Interpretive Summary: There are seven million beef cattle raised in feedyards inonanure every year. Manure contains nitrogen, a valuable fertilizer resource when applied to crops, half of the nitrogen in manure is as ammonia gas before the manure can be removed from the feedyard pen. A chemical amendment, N-(n-butyl) thiophosphoric triamide (NTPT)(NBPT), has been effective in reducing ammonia emissions from manure in laboratory studies, but there has been little testing conducted under actual field conditions. NBPT was applied to six feedyard pens over a 42-day period at rates of 0.9, to 35.6 pounds per acre. The 35.6 pound per acre NBPT application rate retained 20 percent more nitrogen in the manure than the zero application rate, thus adding considerable fertilizer value to the manure.

Technical Abstract: Reduction of ammonia (NH3) emissions from animal feeding operations is important from the perspective of environmental policy and its impact on agriculture. In laboratory studies, urease inhibitors have been effective in reducing NH3 emissions from beef cattle manure, however there has been little testing under field conditions.
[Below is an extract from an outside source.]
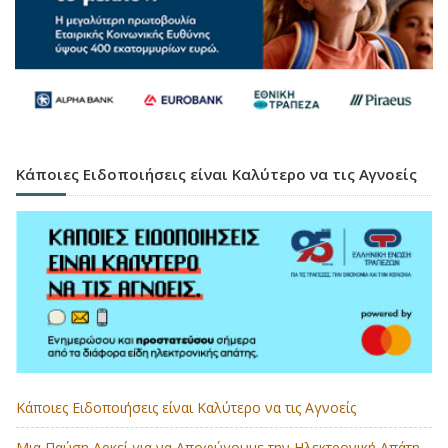
Κάποιες Ειδοποιήσεις είναι Καλύτερο να τις Αγνοείς
Κάποιες Ειδοποιήσεις είναι Καλύτερο να τις Αγνοείς
Μια Παύση Αρκεί για να Αποφύγουμε την Ηλεκτρονική Απάτη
An experiment was conducted to evaluate the effectiveness of the urease inhibitor N-(n-butyl) thiophosphoric triamide (NBPT) for reducing NH3 flux from the pen surface at a beef cattle feedyard. NBPT was applied to six feedyard pens for 42 d (April-June) at rates of 0, 1, 2, 4, 8, and 40 kg/ha. NH3 flux was quantified using a flow-through flux chamber and chemiluminescence NH3 analyzer. Nutrient concentrations in the manure were monitored over the 42 d period. There was high spatial variability in NH3 emissions within individual pen, and NH3 flux was lognormally distributed (geo. mean=1,618 micrograms per square meter per minute; geo. std. dev.= 2.52 micrograms per square meter per minute; range 512 to 14,993 micrograms per square meter per minute). No statistical differences were observed in NH3 flux among the different NBPT application rates due to the high spatial variability in NH3 flux within pens. A post-experiment power analysis revealed that more than 500 individual flux chamber measurements would be needed per pen in order to detect a 10% difference in treatment means, an impractical task given the time and labor required for flux chamber research. At the completion of the six-week experiment, the 2 and 40 kg/ha NBPT treatments retained 9% and 20% more total Kjeldahl nitrogen (TKN) in the manure than the control, respectively. In future research evaluating the long-term effectiveness of urease inhibitors for reducing NH3 emissions from open-lot beef cattle feeding operations, we recommend that micrometeorological methods would be more appropriate than small flux chambers.